Communities along the Interstate 270 corridor, such as Gaithersburg and Rockville, would be lumped into the far-flung 6th Congressional District, which stretches roughly 200 miles to the West Virginia border.

But even before the plan gets off the ground, some in Montgomery and Prince George’s are pushing back, saying the congressional redistricting that state lawmakers will vote on this fall should first correct local and racial boundaries compromised 10 years ago when lawmakers last sliced up the two counties in an effort to replace a Republican member of Congress with a Democratic one in the 8th District.

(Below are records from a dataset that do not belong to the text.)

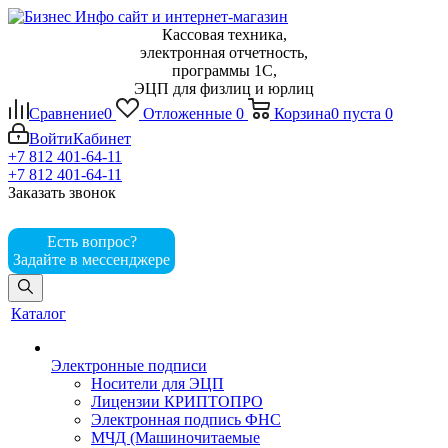
Кассовая техника,
электронная отчетность,
программы 1С,
ЭЦП для физлиц и юрлиц
Сравнение
0
Отложенные
0
Корзина
0
пуста
0
Войти
Кабинет
+7 812 401-64-11
+7 812 401-64-11
Заказать звонок
Есть вопрос?
Задайте в мессенджере
Каталог
Электронные подписи
Носители для ЭЦП
Лицензии КРИПТОПРО
Электронная подпись ФНС
МЧД (Машиночитаемые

Critics charge that redistricting after the 2000 Census left Maryland’s 4th Congressional District, which cuts through more suburbs surrounding the nation’s capital than any other, with a split personality.

Designed after the 1990 Census to be the nation’s first majority-black suburban House district, the 4th has since morphed into something else, they say. Now represented by Rep. Donna F. Edwards, the district connects inner-Beltway black communities in southern and central Prince George’s with farmland near Frederick, and it bisects the region’s most populous Hispanic community along the way.

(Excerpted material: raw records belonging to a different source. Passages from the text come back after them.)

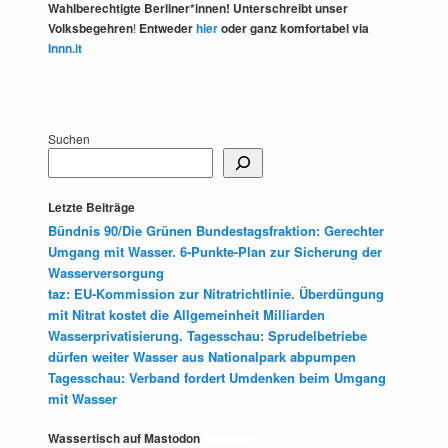
Wahlberechtigte Berliner*innen! Unterschreibt unser
Volksbegehren
!
Entweder
hier
oder ganz komfortabel via
Innn.it
Suchen
Letzte Beiträge
Bündnis 90/Die Grünen Bundestagsfraktion: Gerechter
Umgang mit Wasser. 6-Punkte-Plan zur Sicherung der
Wasserversorgung
taz: EU-Kommission zur Nitratrichtlinie. Überdüngung
mit Nitrat kostet die Allgemeinheit Milliarden
Wasserprivatisierung. Tagesschau: Sprudelbetriebe
dürfen weiter Wasser aus Nationalpark abpumpen
Tagesschau: Verband fordert Umdenken beim Umgang
mit Wasser
Wassertisch auf Mastodon
Mastodon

“It really has been gerrymandered too much,” said Del. Ana Sol Gutierrez (D-Montgomery).

“You cannot make the case that the extreme ends of Montgomery should be connected all the way down to where she lives. They are really totally different communities,” Gutierrez said, referring to Edwards’s home in southern Prince George’s, about 55 miles from the district’s northern reach.

Of any further splitting of Montgomery, Gutierrez, who is especially worried about fair representation for Hispanics, said: “I’m afraid it won’t be best for minorities, but it will be best for the party. They’re using Montgomery to correct problems elsewhere, and I think there needs to be a different analysis of what’s best for constituents.”

Ahead of the only planned public hearing on redistricting in Montgomery, scheduled for Wednesday night in Rockville, Gutierrez is one of a few elected officials from the county who have publicly criticized the proposal to split it.